NEW YORK (Reuters Health) - Women who took folic acid supplements in the first two months of pregnancy were less likely to have kids with severe language delays in a new study from Norway.
Folic acid is already known to reduce the risk of certain types of birth defects, and both the U.S. and Canada fortify grain products with folic acid to make sure pregnant women get enough of it. But that's not the case in some other countries, including Norway, and doctors still worry about pregnant women getting enough of the B vitamin -- especially in the developing world.
"We don't think people should change their behavior based on these findings," said Dr. Ezra Susser from Columbia University's Mailman School of Public Health in New York, who worked on the study.
"But it does add weight to the public health recommendation to take folic acid early in pregnancy," he told Reuters Health.
And, he added, it shows that "what you do during pregnancy... is not only important for birth but also for subsequent development."

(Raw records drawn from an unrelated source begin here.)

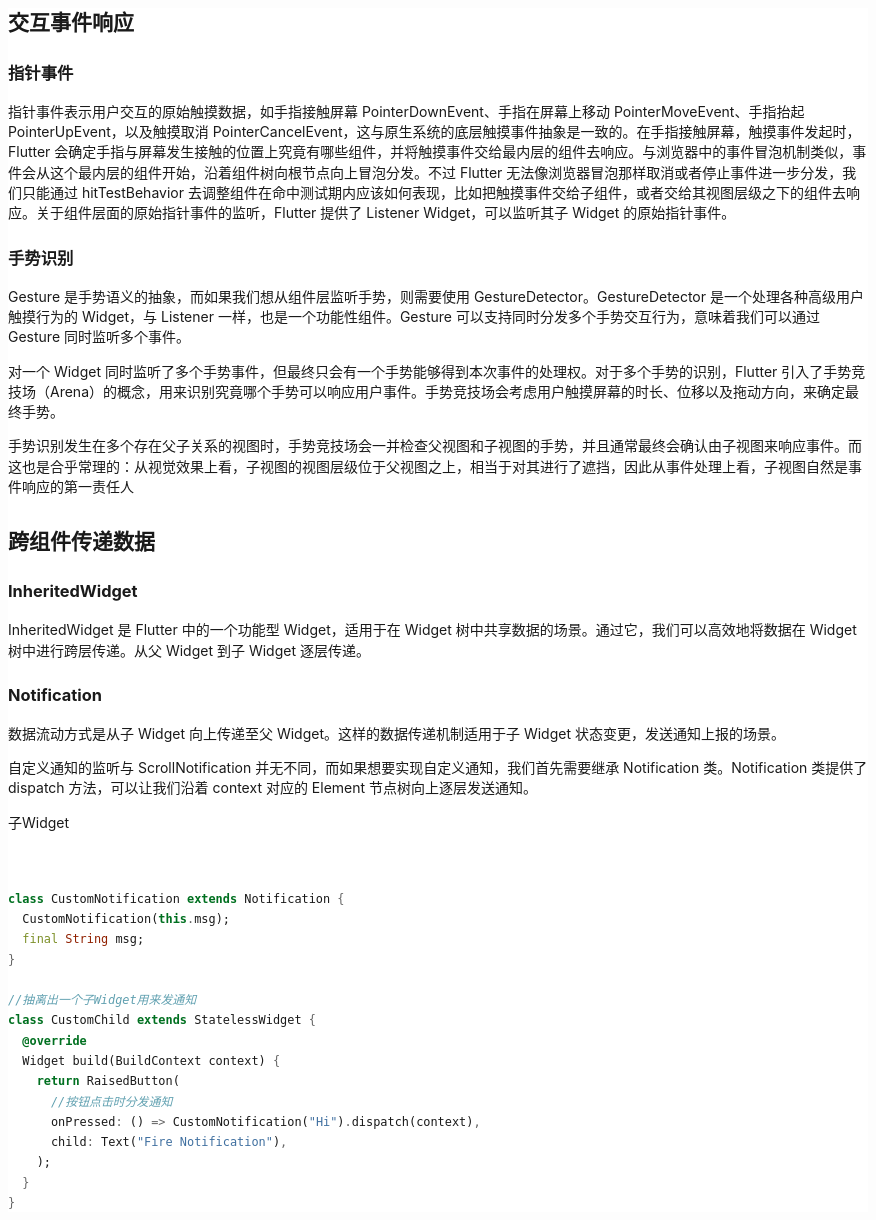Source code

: ## 交互事件响应

### 指针事件

指针事件表示用户交互的原始触摸数据，如手指接触屏幕 PointerDownEvent、手指在屏幕上移动 PointerMoveEvent、手指抬起 PointerUpEvent，以及触摸取消 PointerCancelEvent，这与原生系统的底层触摸事件抽象是一致的。在手指接触屏幕，触摸事件发起时，Flutter 会确定手指与屏幕发生接触的位置上究竟有哪些组件，并将触摸事件交给最内层的组件去响应。与浏览器中的事件冒泡机制类似，事件会从这个最内层的组件开始，沿着组件树向根节点向上冒泡分发。不过 Flutter 无法像浏览器冒泡那样取消或者停止事件进一步分发，我们只能通过 hitTestBehavior 去调整组件在命中测试期内应该如何表现，比如把触摸事件交给子组件，或者交给其视图层级之下的组件去响应。关于组件层面的原始指针事件的监听，Flutter 提供了 Listener Widget，可以监听其子 Widget 的原始指针事件。

### 手势识别

Gesture 是手势语义的抽象，而如果我们想从组件层监听手势，则需要使用 GestureDetector。GestureDetector 是一个处理各种高级用户触摸行为的 Widget，与 Listener 一样，也是一个功能性组件。Gesture 可以支持同时分发多个手势交互行为，意味着我们可以通过 Gesture 同时监听多个事件。

对一个 Widget 同时监听了多个手势事件，但最终只会有一个手势能够得到本次事件的处理权。对于多个手势的识别，Flutter 引入了手势竞技场（Arena）的概念，用来识别究竟哪个手势可以响应用户事件。手势竞技场会考虑用户触摸屏幕的时长、位移以及拖动方向，来确定最终手势。

手势识别发生在多个存在父子关系的视图时，手势竞技场会一并检查父视图和子视图的手势，并且通常最终会确认由子视图来响应事件。而这也是合乎常理的：从视觉效果上看，子视图的视图层级位于父视图之上，相当于对其进行了遮挡，因此从事件处理上看，子视图自然是事件响应的第一责任人

## 跨组件传递数据

### InheritedWidget

InheritedWidget 是 Flutter 中的一个功能型 Widget，适用于在 Widget 树中共享数据的场景。通过它，我们可以高效地将数据在 Widget 树中进行跨层传递。从父 Widget 到子 Widget 逐层传递。

### Notification

数据流动方式是从子 Widget 向上传递至父 Widget。这样的数据传递机制适用于子 Widget 状态变更，发送通知上报的场景。

自定义通知的监听与 ScrollNotification 并无不同，而如果想要实现自定义通知，我们首先需要继承 Notification 类。Notification 类提供了 dispatch 方法，可以让我们沿着 context 对应的 Element 节点树向上逐层发送通知。

子Widget
```dart


class CustomNotification extends Notification {
  CustomNotification(this.msg);
  final String msg;
}

//抽离出一个子Widget用来发通知
class CustomChild extends StatelessWidget {
  @override
  Widget build(BuildContext context) {
    return RaisedButton(
      //按钮点击时分发通知
      onPressed: () => CustomNotification("Hi").dispatch(context),
      child: Text("Fire Notification"),
    );
  }
}
```
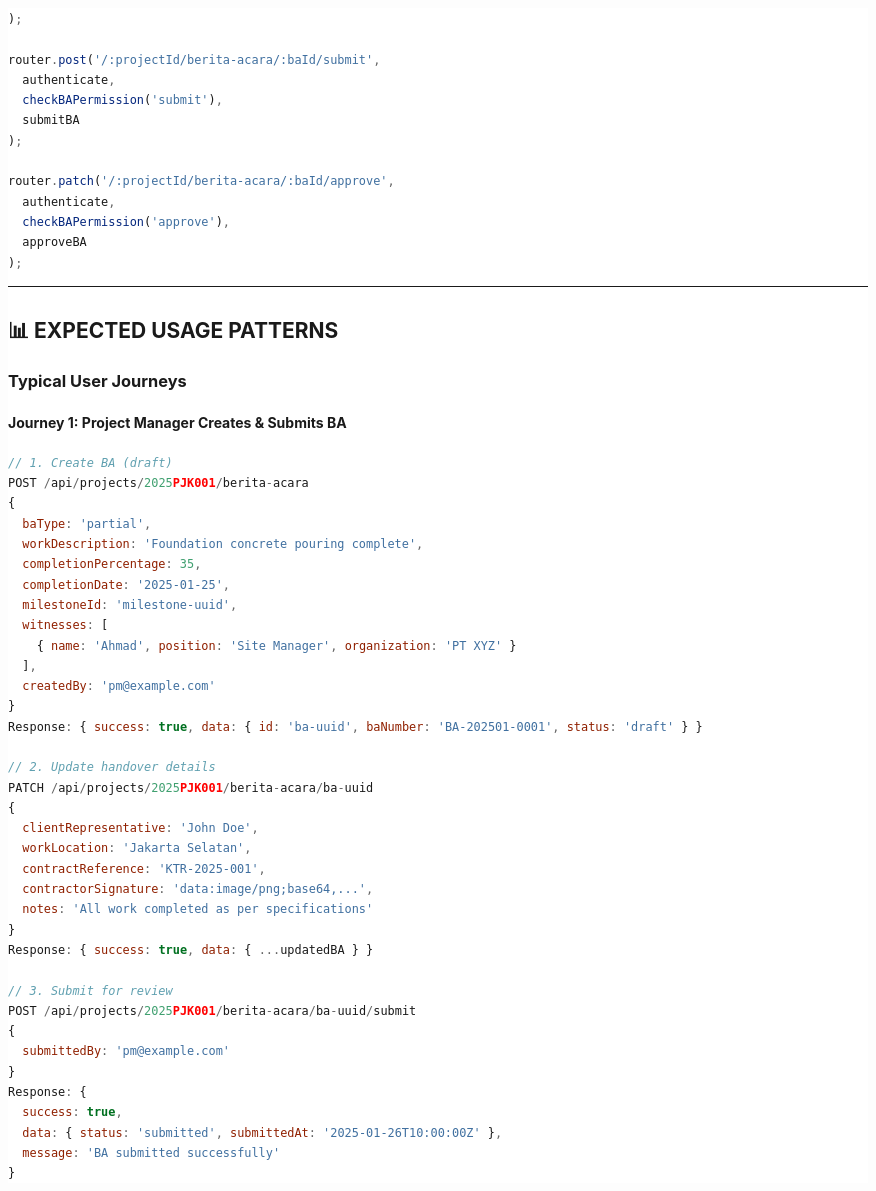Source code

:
 ```javascript
);

router.post('/:projectId/berita-acara/:baId/submit',
  authenticate,
  checkBAPermission('submit'),
  submitBA
);

router.patch('/:projectId/berita-acara/:baId/approve',
  authenticate,
  checkBAPermission('approve'),
  approveBA
);
```

---

## 📊 EXPECTED USAGE PATTERNS

### Typical User Journeys

#### **Journey 1: Project Manager Creates & Submits BA**
```javascript
// 1. Create BA (draft)
POST /api/projects/2025PJK001/berita-acara
{
  baType: 'partial',
  workDescription: 'Foundation concrete pouring complete',
  completionPercentage: 35,
  completionDate: '2025-01-25',
  milestoneId: 'milestone-uuid',
  witnesses: [
    { name: 'Ahmad', position: 'Site Manager', organization: 'PT XYZ' }
  ],
  createdBy: 'pm@example.com'
}
Response: { success: true, data: { id: 'ba-uuid', baNumber: 'BA-202501-0001', status: 'draft' } }

// 2. Update handover details
PATCH /api/projects/2025PJK001/berita-acara/ba-uuid
{
  clientRepresentative: 'John Doe',
  workLocation: 'Jakarta Selatan',
  contractReference: 'KTR-2025-001',
  contractorSignature: 'data:image/png;base64,...',
  notes: 'All work completed as per specifications'
}
Response: { success: true, data: { ...updatedBA } }

// 3. Submit for review
POST /api/projects/2025PJK001/berita-acara/ba-uuid/submit
{
  submittedBy: 'pm@example.com'
}
Response: { 
  success: true, 
  data: { status: 'submitted', submittedAt: '2025-01-26T10:00:00Z' },
  message: 'BA submitted successfully'
}
```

The researchers gave surveys to close to 40,000 Norwegian women a few months into their pregnancies. Those included questions on what supplements women were taking in the four weeks before they got pregnant through eight weeks after conception.
Then, when their kids were three years old, Susser and his colleagues asked the same women about kids' language skills, including how many words they could string together in a phrase.

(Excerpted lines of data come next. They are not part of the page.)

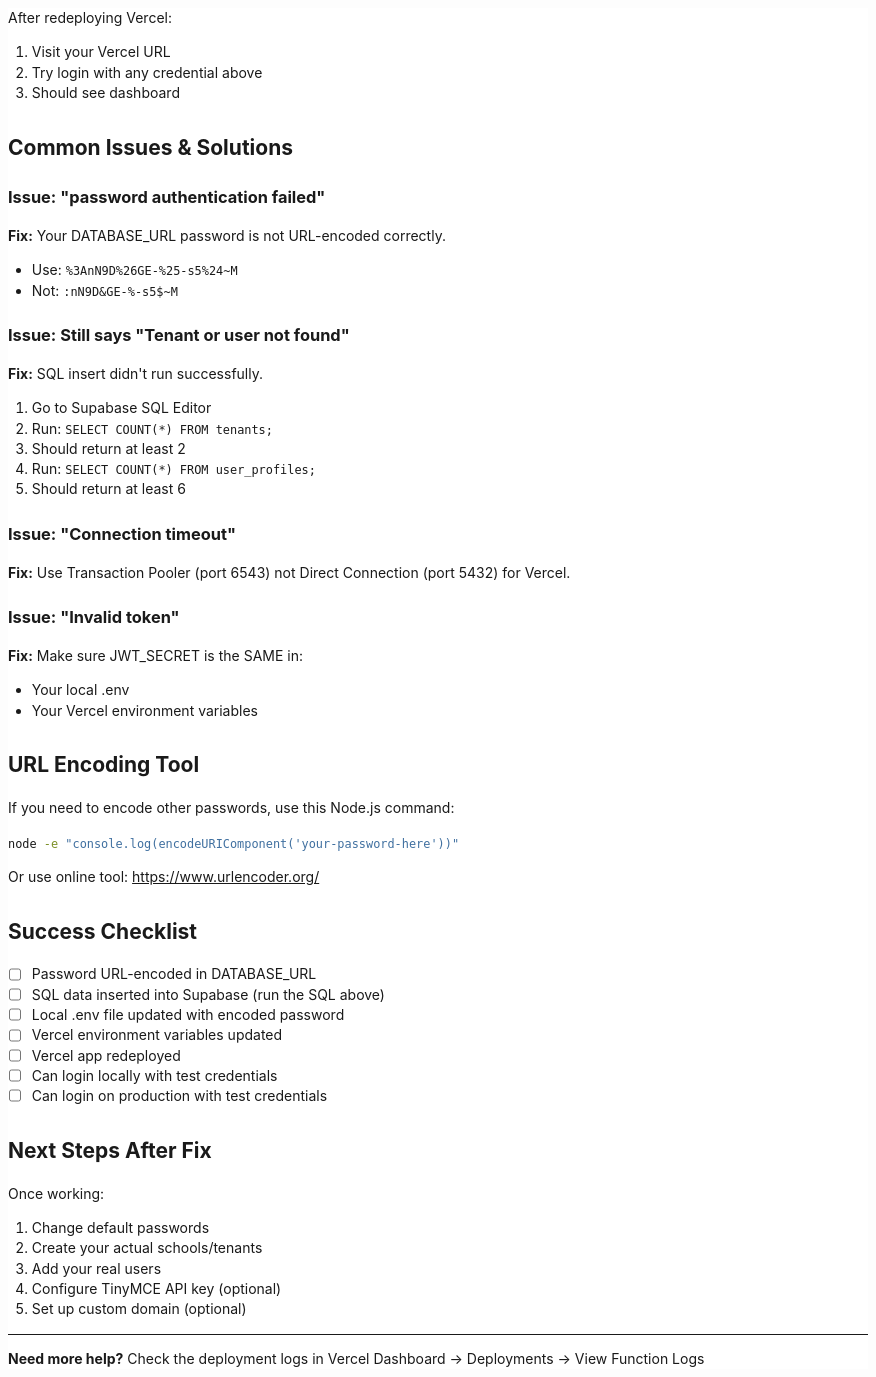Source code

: After redeploying Vercel:
1. Visit your Vercel URL
2. Try login with any credential above
3. Should see dashboard

## Common Issues & Solutions

### Issue: "password authentication failed"
**Fix:** Your DATABASE_URL password is not URL-encoded correctly.
- Use: `%3AnN9D%26GE-%25-s5%24~M`
- Not: `:nN9D&GE-%-s5$~M`

### Issue: Still says "Tenant or user not found"
**Fix:** SQL insert didn't run successfully.
1. Go to Supabase SQL Editor
2. Run: `SELECT COUNT(*) FROM tenants;`
3. Should return at least 2
4. Run: `SELECT COUNT(*) FROM user_profiles;`
5. Should return at least 6

### Issue: "Connection timeout"
**Fix:** Use Transaction Pooler (port 6543) not Direct Connection (port 5432) for Vercel.

### Issue: "Invalid token"
**Fix:** Make sure JWT_SECRET is the SAME in:
- Your local .env
- Your Vercel environment variables

## URL Encoding Tool

If you need to encode other passwords, use this Node.js command:

```bash
node -e "console.log(encodeURIComponent('your-password-here'))"
```

Or use online tool: https://www.urlencoder.org/

## Success Checklist

- [ ] Password URL-encoded in DATABASE_URL
- [ ] SQL data inserted into Supabase (run the SQL above)
- [ ] Local .env file updated with encoded password
- [ ] Vercel environment variables updated
- [ ] Vercel app redeployed
- [ ] Can login locally with test credentials
- [ ] Can login on production with test credentials

## Next Steps After Fix

Once working:
1. Change default passwords
2. Create your actual schools/tenants
3. Add your real users
4. Configure TinyMCE API key (optional)
5. Set up custom domain (optional)

---

**Need more help?** Check the deployment logs in Vercel Dashboard → Deployments → View Function Logs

Toddlers who could only say one word at a time or who had "unintelligible utterances" were considered to have severe language delay. In total, about one in 200 kids fit into that category.
Four out of 1,000 kids born to women who took folic acid alone or combined with other vitamins had severe language delays. That compared to nine out of 1,000 kids whose moms didn't take folic acid before and early in pregnancy.
The pattern remained after Susser's team took into account other factors that were linked to both folic acid supplementation and language skills, such as a mom's weight and education, and whether or not she was married.
The researchers didn't find any link between folic acid during pregnancy and kids' motor skills, measured by how well toddlers could kick or catch a ball.
The study can't prove that folic acid, itself, prevents language delay, they wrote in the Journal of the American Medical Association. But Susser said the vitamin is known to affect the growth of neurons and could influence how proteins are made from certain genes.
"Clearly it plays a role in development that starts very early in pregnancy," said Usha Ramakrishnan, a maternal and child nutrition researcher from Emory University in Atlanta who wasn't involved in the new study.
However, she added, it's hard to separate out exactly when during pregnancy folic acid supplements would have an effect on later language development -- since women who are taking supplements early are more likely to take them throughout pregnancy.
Susser said the results likely apply in the U.S. and other countries where grains are fortified with folic acid, also called folate, because extra supplements are still recommended during pregnancy. But he added that more research is needed to support the new study.
"The recommendation worldwide is that women should be on folate supplements through all their reproductive years," Susser said. Because of that, "we really need to know what the impact is on children, both benefits and risks."
"I think this adds to what's already known about the benefits of folic acid," Ramakrishnan told Reuters Health. "It gives one more positive message of potential benefit."